1.4 Protocollen en gedragscodes
Naast dit gedragsprotocol heeft de school de volgende gedragscodes uitgewerkt die nauw verband houden met
het protocol:




Gedragscode voorkomen ongewenst seksueel gedrag
Gedragscode voorkomen pesten
Gedragscode voorkomen discriminatie
Protocol voor melding agressie en geweld
1.5 Schorsen en verwijderen
In het directievademecum van de RVKO staat nauwkeurig omschreven, hoe er gehandeld moet worden bij
eventuele schorsingen of verwijderingen.
De Mgr. Bekkersschool onderschrijft deze procedure en handelt conform deze richtlijnen.
1.6 Klachtenregeling
Indien kinderen of ouders vragen en opmerkingen hebben of ontevreden zijn over het een of ander, kunnen zij dit
bespreken met de groepsleerkracht of één van de directieleden. Teamleden kunnen bij een staf- of directielid
terecht.
Indien een probleem niet onderling opgelost kan worden, heeft eenieder het recht om een klacht in te dienen bij
één van de vertrouwenspersonen van de RVKO. De procedure hiertoe staat exact omschreven in het document
klachtenregeling RVKO voor het primair onderwijs dat is opgeborgen in het directievademecum van de RVKO.

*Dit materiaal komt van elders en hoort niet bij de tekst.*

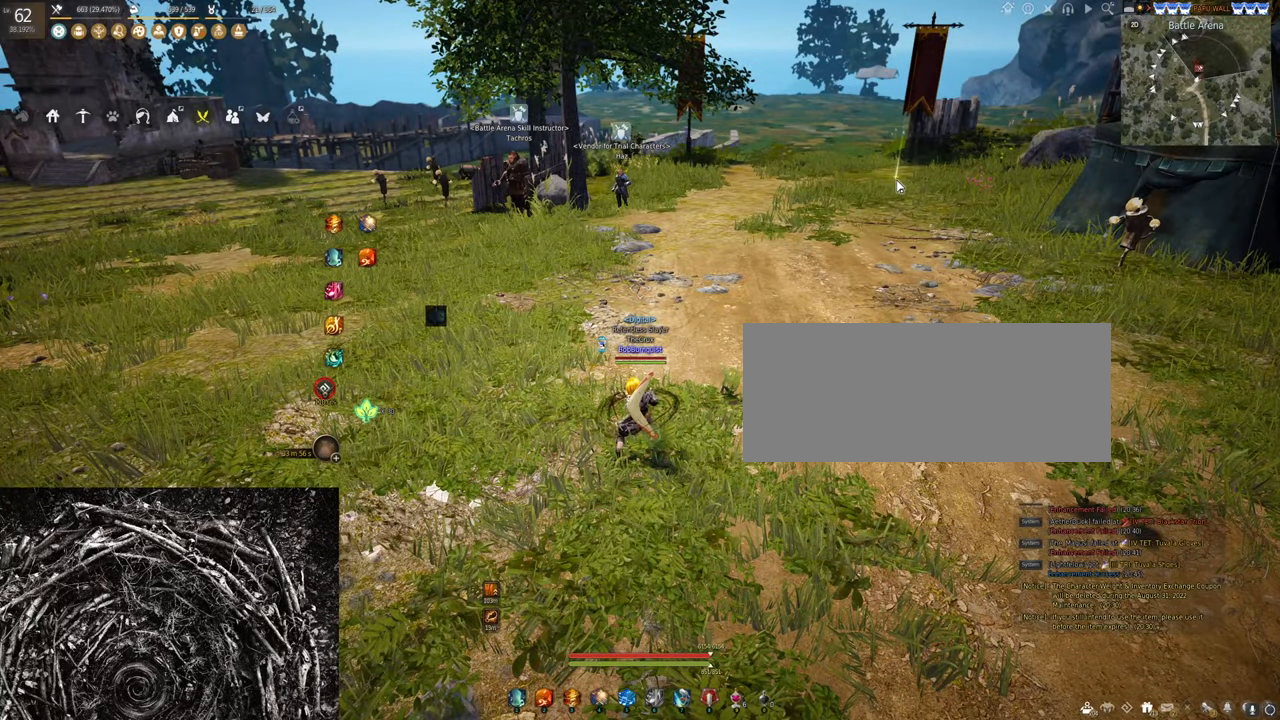
{"keys": ["f"], "mouse": [], "events": []}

Ouders, kinderen en teamleden kunnen in deze procedure worden begeleid door de contactpersonen van de
school, te weten de intern begeleider of de schoolgebonden maatschappelijk werkster.
1.7 Nazorg bij incidenten
Voor de opvang van personen die betrokken zijn bij ernstige incidenten zijn de volgende protocollen opgesteld:
 Protocol voor opvang leerlingen bij ernstige incidenten
 Protocol voor opvang personeel bij ernstige incidenten
Voor de uitvoering van deze protocollen is het noodzakelijk dat de arbocoördinator en de leden van het
opvangteam op de hoogte zijn van de stappen die zij moeten ondernemen in geval van een incident.
De arbocoördinator is de persoon die belast is met de taak om toe te zien dat de arbo-wet in de school wordt
nageleefd.
Het opvangteam bestaat uit: de arbocoördinator, een lid van de directie, een teamlid waar de collega nauw
betrokken bij is en eventueel een lid van het bestuursbureau. Indien een lid van het opvangteam bij een incident
betrokken is geweest wordt zijn/haar taken overgenomen door een ander lid uit het opvangteam.